HUELVA INFORMACION
- TRES CAIDAS SE RINDE ANTE LAS HERMANAS DE LA CRUZ EN UN ABRAZO ETERNO-
Huelva es una ciudad de contrastes y ritos inamovibles. Si a las 16:45 el barrio del Polvorín estallaba en júbilo y devoción para ver la salida de la Hermandad de las Tres Caídas, el reloj parecía detenerse unas horas después en el corazón del centro. El Señor de las Penas, tras dejar atrás la solera de su barrio, llegaba a la Plaza Niña para cumplir con una de las citas más esperadas de nuestra Semana Santa: el saludo a las Hermanas de la Cruz.
Un rezo compartido
El bullicio de la tarde se transformó en un silencio respetuoso cuando el imponente misterio se plantó ante las puertas del convento. Allí, el tiempo se fundió en el rezo de un Credo conjunto entre los hermanos y las religiosas. Como marca la tradición cada año, las hermanas ofrecieron un ramo de flores a los titulares de la cofradía, un gesto de sencillez que subraya el vínculo inquebrantable entre la hermandad y la orden.
El capataz, Fabián Tello, visiblemente emocionado, tomó el llamador para dedicar la levantá: "Benditas ellas y ustedes que vais a llevar al Señor al cielo", arengó a sus costaleros bajo las trabajaderas. Al golpe del martillo, el paso se elevó con elegancia mientras la Banda de Cornetas y Tambores Jesús Nazareno rompía el silencio con sus sones, iniciando la revirá que conduciría a la cofradía hacia los alrededores de la iglesia de La Esperanza.

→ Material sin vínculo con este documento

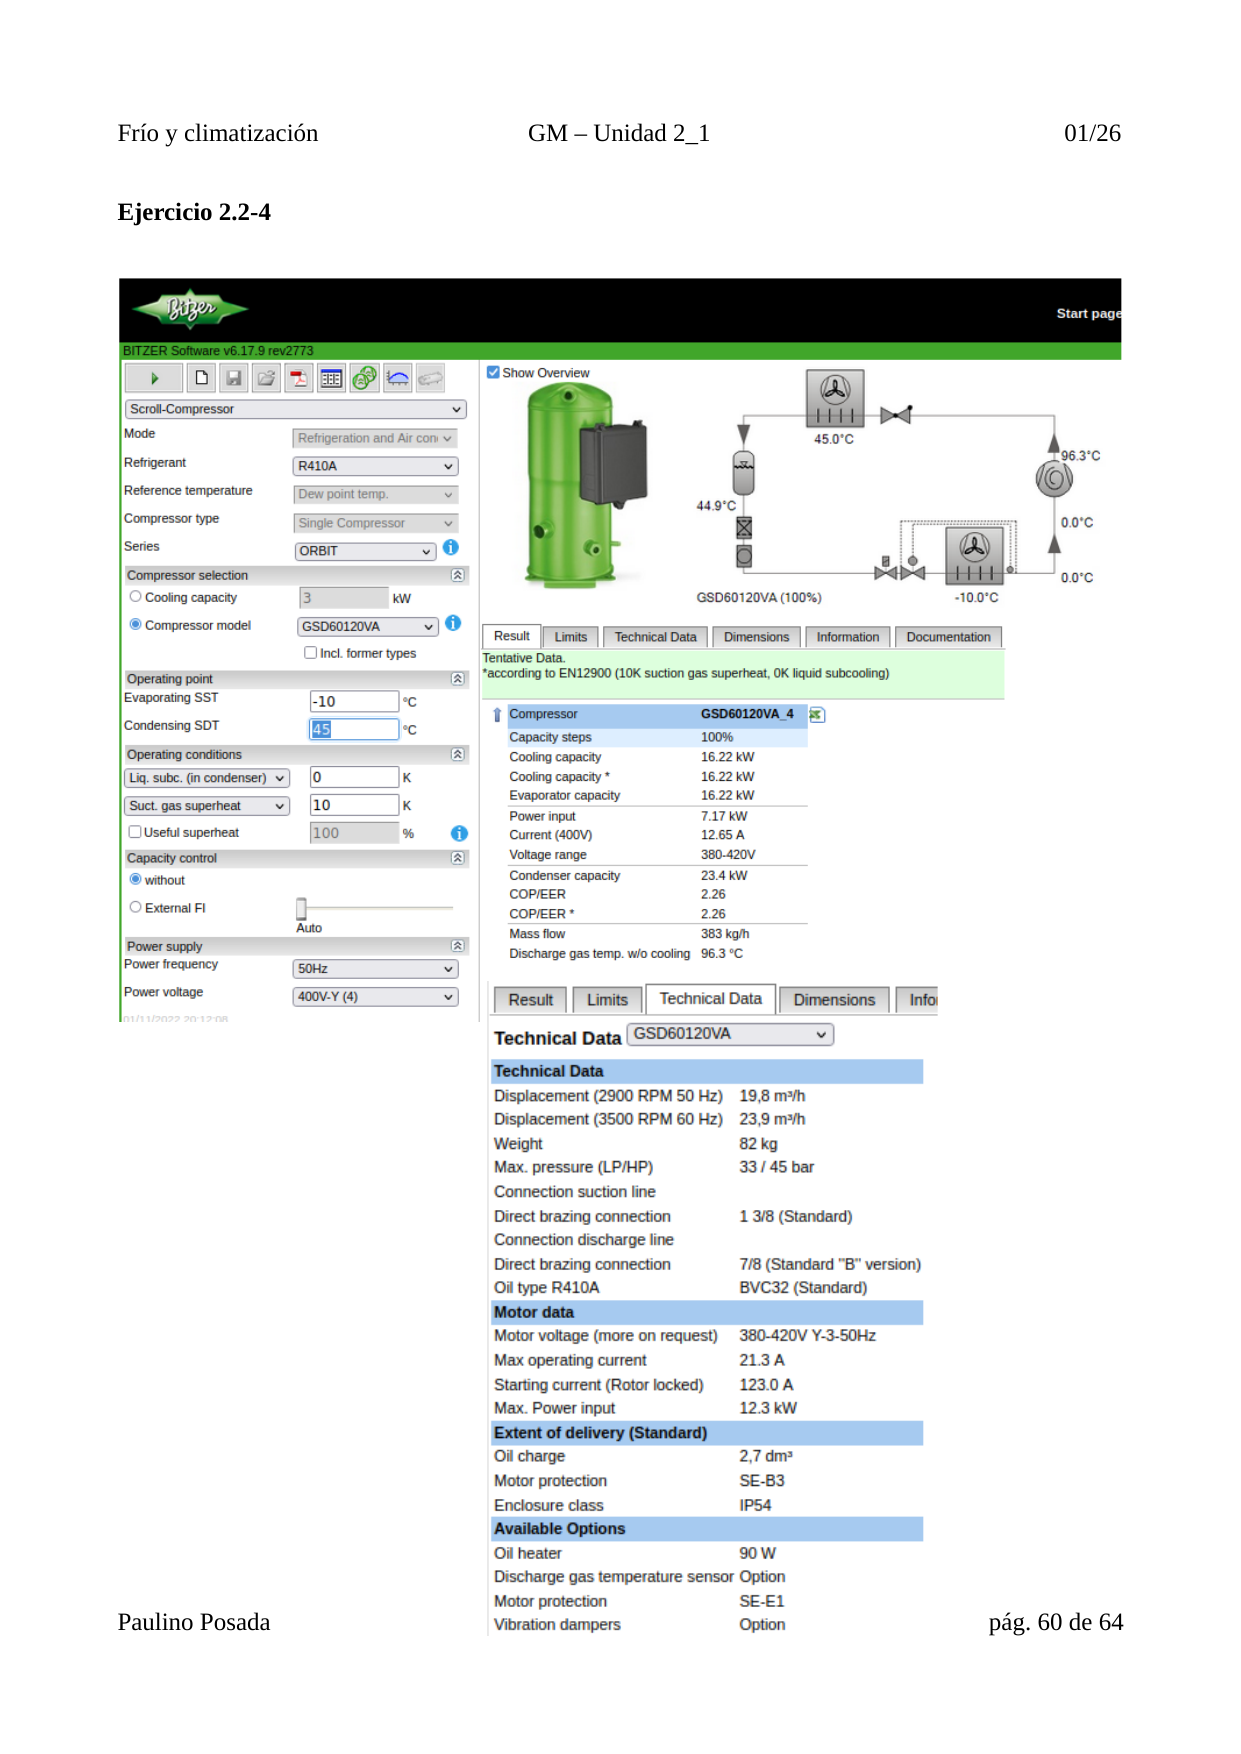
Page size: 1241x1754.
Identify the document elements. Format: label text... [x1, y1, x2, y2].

text Ejercicio 2.2-4 [117, 197, 1123, 226]
picture [117, 275, 1122, 1636]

Estrenos y patrimonio en la calle
Este Lunes Santo, la hermandad ha lucido con especial brillo gracias a un importante catálogo de estrenos. En el cortejo y los pasos se han podido admirar:
- Orfebrería: La restauración de la vara de Teniente de Hermano Mayor y la coraza del romano, además del nuevo asta para el guion parroquial, obras de Manuel Fernando y Juan Antonio Borrero.
- Textil: Los nuevos ropajes del taller de costura Toisón, con gargantilla y broche de Juan Robles.
- El Palio: El delicado encaje de Bruselas que conformaba el nuevo rostrillo de la Virgen, aportando una luz especial al rostro de la dolorosa.
Una salida de "corazón" y memoria
Sin embargo, el patrimonio material no pudo opacar la carga sentimental de esta jornada. La salida desde la Parroquia del Sagrado Corazón de Jesús fue, posiblemente, una de las más desgarradoras que se recuerdan.
Antes de que el Señor asomara por el dintel, el silencio se apoderó del templo para rendir tributo a Natividad de la Torre y a David Cordón, fallecidos el pasado enero en el trágico accidente de Adamuz. Un allegado de Natividad y el joven futbolista Davinchi, hijo de David, fueron los encargados de realizar la primera levantá del paso de misterio.
"La primera va por ellos, especialmente, y por todos los que se quedaron allí", sentenció Tello. Para Davinchi, el recorrido de ayer fue mucho más que una estación de penitencia; fue el cumplimiento de una herencia de fe. Su padre, devoto incondicional del Cristo de las Penas, vio este año a su hermandad desde el "balcón del cielo", mientras su hijo caminaba por las calles de Huelva manteniendo viva una llama que el destino no ha podido apagar.
La cofradía continuó su camino hacia la Carrera Oficial, prevista para las 20:35, dejando tras de sí un rastro de incienso, música y, sobre todo, una memoria que el Polvorín guarda como su tesoro más preciado.